Un impianto sperimentale è stato installato per il riciclaggio degli assorbenti in Veneto
Petrolio o additivi? No, stavolta sotto accusa ci sono i pannolini per neonati il cui consumo per i primi tre mesi di vita è stimato ad una cifra di circa 5000 pezzi infatti solo in Italia coprono il 27% dei rifiuti solidi con 900 mila tonnellate che non possono essere inseriti nella raccolta differenziata. E l’impatto con l’ambiente è significativo. Secondo le statistiche, con circa 500mila pannolini raccolti presso asili e ospedali sarebbe possibile evitare la produzione di ventimila tonnellate di anidride carbonica prodotta dall’incenerimento degli assorbenti stessi nei consueti impianti di smaltimento.
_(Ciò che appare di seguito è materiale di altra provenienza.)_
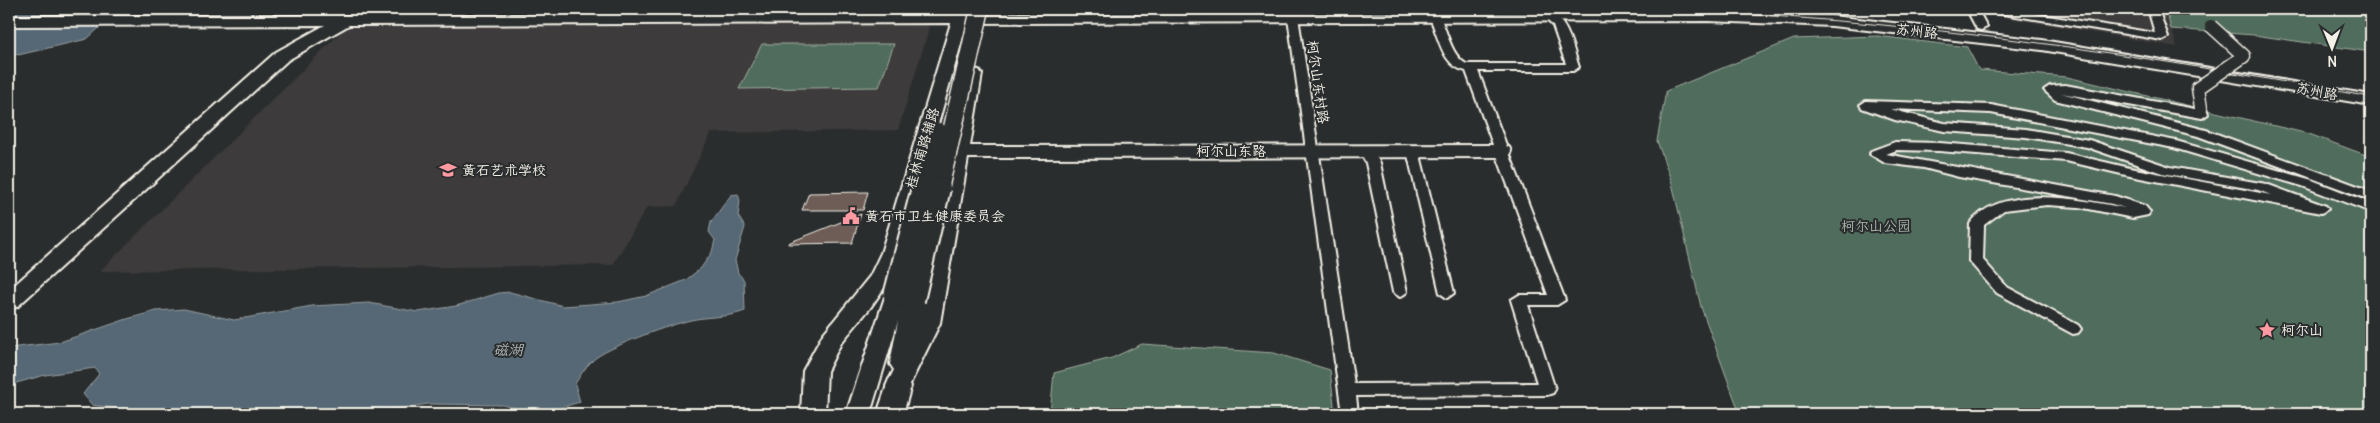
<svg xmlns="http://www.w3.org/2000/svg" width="2380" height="423" font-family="Delius,'LXGW WenKai TC',sans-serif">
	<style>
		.built { fill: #3e3b3a }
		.green { fill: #506c5b; stroke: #a2aea2 }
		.water { fill: #576874; stroke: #969fa2 }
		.building { fill: #6e5d56; stroke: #f4f1e8 }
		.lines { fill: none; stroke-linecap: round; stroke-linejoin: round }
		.street-casing { stroke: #f4f1e8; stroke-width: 4 }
		.secondary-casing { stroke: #f4f1e8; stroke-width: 4 }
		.primary-casing { stroke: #f4f1e8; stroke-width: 4 }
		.street { fill: #2a2d2e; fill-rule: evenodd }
		.secondary { fill: #2a2d2e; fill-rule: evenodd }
		.primary { fill: #2a2d2e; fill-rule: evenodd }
		.tram { stroke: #f4f1e8; stroke-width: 1 }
		.street-bridge-casing { stroke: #f4f1e8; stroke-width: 15; stroke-linecap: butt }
		.secondary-bridge-far1-casing { stroke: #f4f1e8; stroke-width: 21; stroke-linecap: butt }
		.secondary-bridge-casing { stroke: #f4f1e8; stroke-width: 26; stroke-linecap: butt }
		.street-bridge { stroke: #2a2d2e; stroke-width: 12 }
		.secondary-bridge-far1 { stroke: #2a2d2e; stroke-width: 18 }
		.secondary-bridge { stroke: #2a2d2e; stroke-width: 22 }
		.labels { text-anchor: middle; stroke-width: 4; stroke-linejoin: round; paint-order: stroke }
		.street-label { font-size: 14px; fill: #f4f1e8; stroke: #2a2d2e }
		.poi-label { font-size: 14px; fill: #f4f1e8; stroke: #2a2d2e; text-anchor: start }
		.park-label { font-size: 14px; fill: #aab5a9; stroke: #2a2d2e }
		.water-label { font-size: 15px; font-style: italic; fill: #adb3b4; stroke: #2a2d2e }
	</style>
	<rect width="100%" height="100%" fill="#2a2d2e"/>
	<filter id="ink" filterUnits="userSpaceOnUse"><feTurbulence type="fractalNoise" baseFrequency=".02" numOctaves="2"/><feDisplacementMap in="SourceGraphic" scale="10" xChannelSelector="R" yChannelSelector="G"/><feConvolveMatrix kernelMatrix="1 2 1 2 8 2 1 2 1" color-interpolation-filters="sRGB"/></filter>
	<g filter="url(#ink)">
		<path class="built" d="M1941 9H2166L2177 47 1973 12Z
			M374 20H929L928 32 898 130 711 133 676 206 647 207 613 265 100 271 344 29Z"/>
		<path class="green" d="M2166 9H2371V52L2254 35 2171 29Z
			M1877 36 1967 47 1979 70 2067 77 2309 134 2371 157V414H1740L1701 307 1672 183 1657 141 1666 91 1794 39Z
			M762 44H894L879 87 739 89Z
			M1142 344 1274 353 1330 370 1335 414H1050L1054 373 1112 358Z"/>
		<path class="water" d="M9 9H120L87 39 18 55 9 50Z
			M738 194 740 201 738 216 745 227 735 260 738 273 744 280 745 311C727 318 709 316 691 320 669 325 616 344 597 357 587 364 581 374 575 384L580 402 548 411 523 410 502 405 428 404 365 414H125L120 409 92 405 83 394 99 374 95 368 45 375 9 385V348L60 342 127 319 156 311 184 309 234 320 312 306 369 303 418 312 456 306 499 293 510 292 563 306 618 302 646 296 686 280 701 268 712 252 715 240 709 232 711 222 731 195Z"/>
		<path class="building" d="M868 192 863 210H802L809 193Z
			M861 214 852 243 788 244V243Z"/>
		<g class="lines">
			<g class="street-casing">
				<path id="street" d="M1970 9H2004L2155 33 2148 9H2158L2168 37 2162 40 1980 10 1979 12 1987 27 1981 30 1977 29 1968 12Z
					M1434 13 1438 14C1448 30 1449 53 1466 64H1566L1553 26 1543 16 1548 13C1568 18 1573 50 1579 67L1573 71H1478L1565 300 1557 305H1528L1555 389 1553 393 1547 395 1356 396 1358 414H1342L1288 17 1293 14 1298 17 1354 384 1537 383 1511 300 1519 295H1548L1466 71C1441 66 1439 35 1429 16Z
					M2065 85 2195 109 2197 105H2205L2208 114 2202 118 2061 93 2206 130 2371 191V200L2198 136 2055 100 2044 90 2050 86Z
					M1866 101 1991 105 2176 141 2312 180 2371 203V212L2302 186 2174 148 1991 113 1890 109 1944 123 2026 129 2089 140 2170 167 2266 184 2326 206 2328 209 2321 213 2130 176 2066 161 1939 151 1897 150 1886 154 2115 196 2145 206 2150 212 2148 215 2133 218 2079 207 2047 205 2004 210 1984 225 1983 260 2007 287 2078 325 2081 329 2078 333 2073 334 1997 293 1969 261 1970 224C2000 182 2082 200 2125 208L2112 204 1959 177 1924 168 1885 163 1870 154 1871 151 1895 142 1939 143 2066 153 2130 168 2271 195 2258 190 2162 173 2087 147 2026 137 1944 131 1895 120 1862 108 1860 105Z
					M1366 147 1371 148 1380 163 1407 292 1400 297 1393 292 1366 163 1360 151Z
					M1413 147 1419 151 1454 293 1447 298 1440 293 1407 151Z"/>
			</g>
			<g class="secondary-casing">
				<path id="secondary" d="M955 9H971L970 13 1709 11 1832 16 2042 40 2371 95V105L2042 50 1832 26 1709 21 967 23 901 253 891 278 870 308 841 343 827 371 825 414H801L803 371 823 334 870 276 881 253 951 23 349 25 288 60 17 307 9 309V290L276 52 325 25 9 26V16L954 13Z
					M973 69 979 70 982 74 970 146 1502 145 1509 147 1511 151 1509 155 1502 157 968 158 940 323 906 392 898 394 890 392 886 386 894 370 890 364 898 321 870 414H846L887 291 895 289 903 291 905 295 913 293 923 298 964 74 967 70Z"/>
			</g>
			<g class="primary-casing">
				<path id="primary" d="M898 377 907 379 911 386 903 414H877L889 379Z"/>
			</g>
			<use href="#street" class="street"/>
			<use href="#secondary" class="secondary"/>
			<use href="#primary" class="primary"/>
			<path class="tram" d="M972 9 975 14 984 15 1707 12C1797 17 1886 24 1975 35 2108 50 2239 74 2371 97"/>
			<g class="street-bridge-casing">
				<path id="street-bridge" d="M2201 108 2198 88 2244 56 2211 26"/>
			</g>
			<g class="secondary-bridge-far1-casing">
				<path id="secondary-bridge-far1" d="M923 189 938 132
					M939 189 980 9"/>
			</g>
			<g class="secondary-bridge-casing">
				<path id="secondary-bridge" d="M895 296 923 188
					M913 300 939 188"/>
			</g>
			<use href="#street-bridge" class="street-bridge"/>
			<use href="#secondary-bridge-far1" class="secondary-bridge-far1"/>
			<use href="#secondary-bridge" class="secondary-bridge"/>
		</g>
	</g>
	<defs>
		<g id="school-bare" transform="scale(1.35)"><path d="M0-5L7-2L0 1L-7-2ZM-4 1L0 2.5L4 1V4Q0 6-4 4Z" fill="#ff9aa2" stroke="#2a2d2e" stroke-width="2.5" paint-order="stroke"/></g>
		<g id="civic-bare" transform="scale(1.35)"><path d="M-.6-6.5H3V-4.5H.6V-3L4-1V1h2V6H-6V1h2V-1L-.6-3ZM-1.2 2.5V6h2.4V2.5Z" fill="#ff9aa2" stroke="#2a2d2e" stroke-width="2.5" paint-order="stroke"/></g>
		<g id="sight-bare" transform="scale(1.35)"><path d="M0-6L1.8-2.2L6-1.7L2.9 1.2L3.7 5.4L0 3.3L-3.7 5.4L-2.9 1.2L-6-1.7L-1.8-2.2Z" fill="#ff9aa2" stroke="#2a2d2e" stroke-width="2.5" paint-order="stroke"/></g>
	</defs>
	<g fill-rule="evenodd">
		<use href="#school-bare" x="448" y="170"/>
		<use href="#civic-bare" x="851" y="216"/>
		<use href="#sight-bare" x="2267" y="330"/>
	</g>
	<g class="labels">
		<g class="street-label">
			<text transform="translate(1917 31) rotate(6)" y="5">苏州路</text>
			<text transform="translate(1318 82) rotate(82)" y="5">柯尔山东村路</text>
			<text transform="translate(2317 91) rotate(10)" y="5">苏州路</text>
			<text transform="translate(922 148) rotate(-73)" y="5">桂林南路辅路</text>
			<text x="1231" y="156">柯尔山东路</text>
		</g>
		<g class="poi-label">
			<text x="462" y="175">黄石艺术学校</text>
			<text x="865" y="221">黄石市卫生健康委员会</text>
			<text x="2281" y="335">柯尔山</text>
		</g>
		<g class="park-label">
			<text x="1876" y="231">柯尔山公园</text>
		</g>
		<g class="water-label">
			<text x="508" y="355">磁湖</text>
		</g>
	</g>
	<rect width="2380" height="423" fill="none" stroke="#2a2d2e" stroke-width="30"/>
	<rect x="15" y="15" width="2350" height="393" fill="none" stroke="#f4f1e8" stroke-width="2" filter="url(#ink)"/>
	<g transform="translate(2332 48) rotate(179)" stroke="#2a2d2e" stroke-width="4" paint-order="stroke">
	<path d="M0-4L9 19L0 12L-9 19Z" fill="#f4f1e8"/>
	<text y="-8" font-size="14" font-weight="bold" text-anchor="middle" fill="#f4f1e8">N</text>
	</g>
</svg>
Ad una soluzione ci ha pensato una lungimirante azienda veneta (di Vedelago in provincia di Treviso) che è destinata a portare avanti un nuovo modo di pensare al riciclaggio: da qualche mese è stato installato il primo impianto per trasformare i pannolini sporchi creando materiali alternativi di seconda produzione.
L’impianto, una tecnologia costruita negli Usa sotto la supervisione dei progettisti veneti dal costo di cinque milioni di euro, avrà il compito di realizzare la prima filiera completa per il recupero totale di questi assorbenti scontrandosi, suo malgrado, con la lenta macchina della burocrazia italiana che polemizza sulla mancanza di una normativa per lo smaltimento dei pannolini. E non essendoci un disciplinare a cui appellarsi, i problemi burocratici per questo impianto sono stati parecchi e tempisticamente sconsolanti.
In effetti, l’impianto sperimentale prevede la trasformazione di parte dei materiali provenienti dagli assorbenti trasformandoli in materia prima seconda quindi non più classificabile come rifiuto; purtroppo è necessario una integrazione alle direttive comunitarie per far accettare dal Ministro per l’ambiente questi prodotti che cessano di poter essere definiti rifiuti. Un problema di termini e classificazioni insomma.
Tornando all’impianto, il brevetto consiste nel produrre granuli di plastica e materia organica-cellulosica, completamente sterilizzati grazie all’uso del vapore ad altissime gradazioni. Il risultato sarebbe che da una tonnellata di pannolini e assorbenti usati si potranno produrre 75 chilogrammi di plastica e 225 chilogrammi di materia organico-cellulosica in un complesso processo industriale. Il sistema di stoccaggio dei rifiuti dell’impianto veneto è in grado di contenere fino a venti tonnellate di prodotto; il trasferimento dei rifiuti viene attraverso un nastro trasportatore fino ad arrivare ad un’autoclave nel quale vengono sterilizzati i prodotti e conseguentemente inviati alle stazioni di separazione di plastica e cellulosa fino ad arrivare a componenti da utilizzare come materie prime industriali in vari settori, per esempio in quello tessile di fabbricazione della viscosa e del rayon. Ma quali potrebbero essere gli altri usi di questo secondo materiale? Arredi urbani, cartoni per imballaggi industriali, lamiere per i tetti fertilizzante e tanti oggetti di uso comune.
L’alternativa sarebbe quella di iniziare a produrre in quantitativi maggiori pannolini totalmente biodegradabili con cotone biologico (soprattutto per la linea femminile) senza parti in plastica, o componenti schiariti con acqua ossigenata, praticamente totalmente compostabili. Purtroppo fino ad ora, i prodotti di questo tipo non sono competitivi in termini di utilizzo come quelli di uso comune nè come praticità nè come prezzi al consumatore. E tornare ai vecchi ciripà rimessi nel mercato dell’ecosostenibile è, sicuramente una buona scelta ambientale, ma di poca comodità.